About 40 people packed into the meeting room at the town office in Nobleboro on March 3 for a meeting about shoreland zoning with the Board of Selectmen and the Code Enforcement Officer.
Although the ordinance that governs shoreland zoning passed last year, the town has yet to publicly approve a map.
At the March 3 meeting, Code Enforcement Officer Stanley Waltz presented the proposed map, which includes 26 changes to individual lots from the zoning approved last year. This affects 18 landowners, Waltz told the crowd.
“We did what we could to make this as permissive as possible,” Waltz said.
The state mandates that the town protect the shoreland area – 250 feet – around all ponds and wetlands greater than 10 acres, rivers and saltwater bodies.
Within that 250-foot buffer, lots get different designations based on the composition of the land and the conservation value of the wetland.
In every place they could, Nobleboro made property in the shoreland zone limited residential zoning, rather than resource protection, Waltz and the board said.
Resource protection is a more restrictive designation that requires developers to get special permits from the Planning Board or take special precautions for many uses like new agricultural use and road construction.
Some things, like clearing vegetation other than timber harvesting, are prohibited entirely in resource protection zones.
In total, about 175 lots in Nobleboro are affected by shoreland zoning, but only 26 have been added with the new map this year.

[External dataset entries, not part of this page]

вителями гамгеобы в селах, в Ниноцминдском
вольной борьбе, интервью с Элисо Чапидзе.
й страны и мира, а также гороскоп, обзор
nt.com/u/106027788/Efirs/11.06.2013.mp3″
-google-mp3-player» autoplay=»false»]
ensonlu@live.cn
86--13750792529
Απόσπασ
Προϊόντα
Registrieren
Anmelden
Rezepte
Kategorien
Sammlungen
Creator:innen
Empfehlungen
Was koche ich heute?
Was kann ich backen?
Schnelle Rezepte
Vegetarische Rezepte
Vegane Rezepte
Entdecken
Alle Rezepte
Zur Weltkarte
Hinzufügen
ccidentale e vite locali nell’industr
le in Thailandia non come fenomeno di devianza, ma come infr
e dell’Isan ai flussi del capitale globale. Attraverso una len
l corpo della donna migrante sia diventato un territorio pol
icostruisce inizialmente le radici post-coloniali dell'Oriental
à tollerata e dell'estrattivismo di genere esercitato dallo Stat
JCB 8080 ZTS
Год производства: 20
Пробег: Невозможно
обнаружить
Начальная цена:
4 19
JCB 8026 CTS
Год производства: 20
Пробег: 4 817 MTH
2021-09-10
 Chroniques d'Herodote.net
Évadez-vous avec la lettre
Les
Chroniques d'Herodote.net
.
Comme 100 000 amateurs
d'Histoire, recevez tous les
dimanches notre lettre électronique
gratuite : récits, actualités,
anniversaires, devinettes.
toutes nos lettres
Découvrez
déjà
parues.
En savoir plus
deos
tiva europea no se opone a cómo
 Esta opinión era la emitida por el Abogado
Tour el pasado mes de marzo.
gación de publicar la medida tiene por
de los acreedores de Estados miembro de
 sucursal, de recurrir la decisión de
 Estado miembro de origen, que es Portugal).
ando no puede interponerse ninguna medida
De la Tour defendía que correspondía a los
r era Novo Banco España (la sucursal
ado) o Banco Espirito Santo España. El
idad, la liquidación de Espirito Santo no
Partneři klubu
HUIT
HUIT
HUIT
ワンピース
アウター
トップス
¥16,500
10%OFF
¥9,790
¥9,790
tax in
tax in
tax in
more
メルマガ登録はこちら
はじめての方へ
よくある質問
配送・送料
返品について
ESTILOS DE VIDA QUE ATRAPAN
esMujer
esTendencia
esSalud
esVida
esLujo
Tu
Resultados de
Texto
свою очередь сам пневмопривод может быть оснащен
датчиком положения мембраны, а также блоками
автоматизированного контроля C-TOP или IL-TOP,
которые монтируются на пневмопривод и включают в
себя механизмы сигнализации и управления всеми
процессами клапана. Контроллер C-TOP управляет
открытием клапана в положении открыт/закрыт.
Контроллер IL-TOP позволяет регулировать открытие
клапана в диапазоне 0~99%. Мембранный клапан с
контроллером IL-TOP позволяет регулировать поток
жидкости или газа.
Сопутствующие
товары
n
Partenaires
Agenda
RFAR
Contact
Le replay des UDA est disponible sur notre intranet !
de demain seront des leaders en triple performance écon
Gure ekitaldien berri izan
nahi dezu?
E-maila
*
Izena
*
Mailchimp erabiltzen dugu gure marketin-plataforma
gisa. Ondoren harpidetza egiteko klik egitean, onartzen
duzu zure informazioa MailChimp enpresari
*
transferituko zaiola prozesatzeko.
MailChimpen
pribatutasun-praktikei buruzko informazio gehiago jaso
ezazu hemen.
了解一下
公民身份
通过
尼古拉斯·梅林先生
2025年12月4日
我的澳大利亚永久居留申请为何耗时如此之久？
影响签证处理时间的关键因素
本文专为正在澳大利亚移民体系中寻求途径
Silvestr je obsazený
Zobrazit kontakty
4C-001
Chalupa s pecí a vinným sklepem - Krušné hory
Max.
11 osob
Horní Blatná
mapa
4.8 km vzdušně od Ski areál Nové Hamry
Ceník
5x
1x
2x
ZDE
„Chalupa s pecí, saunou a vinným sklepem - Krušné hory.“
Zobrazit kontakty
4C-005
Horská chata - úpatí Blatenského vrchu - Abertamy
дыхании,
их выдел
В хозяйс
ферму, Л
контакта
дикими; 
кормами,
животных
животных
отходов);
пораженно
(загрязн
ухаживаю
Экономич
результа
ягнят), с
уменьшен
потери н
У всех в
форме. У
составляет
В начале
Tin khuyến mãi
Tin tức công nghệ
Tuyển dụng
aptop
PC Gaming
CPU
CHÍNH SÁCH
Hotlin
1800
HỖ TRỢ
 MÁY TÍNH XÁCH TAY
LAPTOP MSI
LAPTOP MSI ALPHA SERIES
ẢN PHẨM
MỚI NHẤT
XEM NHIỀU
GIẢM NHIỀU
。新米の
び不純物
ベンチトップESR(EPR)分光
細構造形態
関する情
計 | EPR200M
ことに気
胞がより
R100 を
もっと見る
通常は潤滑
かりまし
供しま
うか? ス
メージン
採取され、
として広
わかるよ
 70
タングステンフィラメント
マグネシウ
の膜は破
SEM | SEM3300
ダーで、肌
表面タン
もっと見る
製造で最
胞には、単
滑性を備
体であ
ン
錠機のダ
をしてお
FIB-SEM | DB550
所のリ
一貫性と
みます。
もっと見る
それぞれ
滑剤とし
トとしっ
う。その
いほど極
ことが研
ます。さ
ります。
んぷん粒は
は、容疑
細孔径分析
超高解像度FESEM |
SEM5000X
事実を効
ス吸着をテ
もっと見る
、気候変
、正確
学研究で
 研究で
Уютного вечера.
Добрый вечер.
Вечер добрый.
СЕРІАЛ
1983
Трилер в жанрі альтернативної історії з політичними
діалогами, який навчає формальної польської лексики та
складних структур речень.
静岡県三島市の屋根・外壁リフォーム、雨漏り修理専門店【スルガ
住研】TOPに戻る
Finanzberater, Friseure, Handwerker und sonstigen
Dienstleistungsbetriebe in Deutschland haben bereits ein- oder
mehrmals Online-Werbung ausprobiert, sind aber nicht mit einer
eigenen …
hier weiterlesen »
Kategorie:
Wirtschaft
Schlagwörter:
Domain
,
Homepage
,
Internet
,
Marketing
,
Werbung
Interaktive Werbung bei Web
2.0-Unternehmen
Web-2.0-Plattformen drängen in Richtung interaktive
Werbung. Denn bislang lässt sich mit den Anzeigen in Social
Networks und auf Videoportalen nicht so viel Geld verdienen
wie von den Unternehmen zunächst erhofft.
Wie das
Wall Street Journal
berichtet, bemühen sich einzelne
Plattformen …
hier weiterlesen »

The new shoreland land map does not reflect changes in state law. The laws protecting high to moderate value wetlands for inland wading bird and waterfowl habitat have been in place since 1989, the state just didn’t have the technology to identify all the protected areas, according to a fact sheet handed out at the meeting.
“What it sounds like is that we pay taxes to the state. They use that money to buy newer technology to better map our land, and then come down to tell us what we can do on our property,” Nobleboro resident Bob Nelson said. “If it wasn’t for GPS, we wouldn’t be here.”
Although many of the landowners present at the meeting were dissatisfied with the map, there’s really nothing they can do, Waltz and the board told them.
“If we don’t accept this map, the state will make us adopt their map, which puts all the lots back into resource protection,” Waltz said.
Individual lot owners will have an opportunity to appeal the decisions made about their property. The proposed map is on display at the town office, and anyone who thinks their lot has been zoned improperly should contact Waltz, he said.
The biggest complaint raised at the meeting was that the zoning devalues property without compensating for it in taxes.
“Will the land be assessed at market value?” landowner Oliver Libby asked, by which he meant $0 per acre. “If I get lucky and my taxes go down, someone else has to pick up the tab.”
Several people called for the town to reimburse residents for the taxes they’ll have to pay on land they can’t use and ask the state to reimburse the town for the lost tax revenues.
“They’re taking it like eminent domain, but in eminent domain you get reimbursed,” Libby said.
“I agree with you, but I really don’t think it’s going to happen,” Waltz said.
On all lots within the resource protection zones, a two-acre house lot will be left as limited residential. That land can be developed with limited restrictions.
However, any property within 250 feet of a high or moderate value wetland that’s not part of the house lot will be designated resource protection.
“So if 60 percent of my property is designated resource protection, my taxes should go down by 60 percent, right?” Nelson said. The answer was no. “Well at least I can watch the wading birds.”
The town will vote on the new map on March 19.